Thanks to my husband's friend, I got a homemade pasta bug and a KitchenAid pasta roller itching to be used again. I however, have no idea what the average thickness for (say, fettuccini or spaghetti) is. I checked out this list by the manufacturer that makes KitchenAid pasta rollers and got even more confused. Am I reading this right?

Fettuccini is technically rolled thinner than spaghetti? Is that because it's a wider pasta? I had no idea. I usually just roll everything to like, 6 or 7 on the roller (1 millimeter to .8 millimeter).

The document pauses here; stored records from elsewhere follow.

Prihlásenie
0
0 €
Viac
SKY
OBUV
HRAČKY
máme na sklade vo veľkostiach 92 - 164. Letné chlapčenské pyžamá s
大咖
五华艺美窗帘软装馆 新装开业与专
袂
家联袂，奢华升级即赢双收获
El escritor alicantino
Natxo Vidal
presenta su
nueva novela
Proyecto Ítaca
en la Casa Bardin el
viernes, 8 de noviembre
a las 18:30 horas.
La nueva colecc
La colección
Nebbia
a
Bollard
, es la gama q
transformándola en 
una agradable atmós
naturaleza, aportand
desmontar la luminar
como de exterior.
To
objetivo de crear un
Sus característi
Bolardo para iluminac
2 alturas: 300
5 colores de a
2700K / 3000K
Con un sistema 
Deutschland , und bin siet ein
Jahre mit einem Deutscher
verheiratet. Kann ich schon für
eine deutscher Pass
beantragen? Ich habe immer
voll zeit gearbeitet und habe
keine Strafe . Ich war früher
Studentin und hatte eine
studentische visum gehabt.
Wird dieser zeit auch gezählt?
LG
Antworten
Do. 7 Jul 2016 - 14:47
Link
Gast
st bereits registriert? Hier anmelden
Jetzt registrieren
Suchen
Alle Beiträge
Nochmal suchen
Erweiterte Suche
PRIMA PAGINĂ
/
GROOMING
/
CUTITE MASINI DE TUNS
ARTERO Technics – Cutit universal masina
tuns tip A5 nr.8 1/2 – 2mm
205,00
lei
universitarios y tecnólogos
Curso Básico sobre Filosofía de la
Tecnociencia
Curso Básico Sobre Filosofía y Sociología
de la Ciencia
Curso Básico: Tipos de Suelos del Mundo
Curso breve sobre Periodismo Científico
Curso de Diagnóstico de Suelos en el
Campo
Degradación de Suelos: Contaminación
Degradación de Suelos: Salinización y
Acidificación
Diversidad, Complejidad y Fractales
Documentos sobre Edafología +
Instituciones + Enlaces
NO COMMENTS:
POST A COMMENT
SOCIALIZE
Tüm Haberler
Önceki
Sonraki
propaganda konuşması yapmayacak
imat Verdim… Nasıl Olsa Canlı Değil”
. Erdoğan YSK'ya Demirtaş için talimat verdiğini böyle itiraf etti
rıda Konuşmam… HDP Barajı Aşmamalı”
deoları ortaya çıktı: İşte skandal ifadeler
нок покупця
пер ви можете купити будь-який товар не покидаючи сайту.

Another question. . .are there specific dishes that benefit dried store bought pasta over fresh? Or is fresh always the way to go? (Say you had ample time/energy to do either). I'm excluding stuffed pasta like ravioli or tortellini from that list, cause I feel like they're pretty much always better, (though I buy the cheap ones 😂) sans time/effort.
Personally I like my fettuccini and tagliatelle to be slightly thinner than spaghetti but generally they're about the same thickness.

Dried vs fresh is mostly cultural and regional. For example with bolognaise, fresh tagliatelle is generally the go to pasta but people also use other pasta's like spaghetti for example. Also dried tagliatelle can be had that does have eggs in it. Also a fresh pasta does not have the same al dente characteristic when compared to dried, which is one of the biggest differences and a decider in some scenarios.

Both types of pasta have their place in Italian cuisine and are used based on the specific dish being prepared. Fresh pasta is often seen as a special treat or used in more refined dishes, while dried pasta is a staple of everyday cooking and beloved for its texture (al dente) and versatility.

Lasagna and ravioli are fresh normally but you will see dry lasagna noodles. The main reason fresh pasta is used is for it's resilience factor when compared to dry. The eggs in fresh pasta stand up to the longer cooking times because of the added protein and fat which adds structure from the eggs, where a dried pasta that is just semolina and water would and can turn to mush over the same time frame.

Dried from what I know through my Italian connections and working with Italian chefs is king but fresh is also adored for the dishes where that type of pasta suits.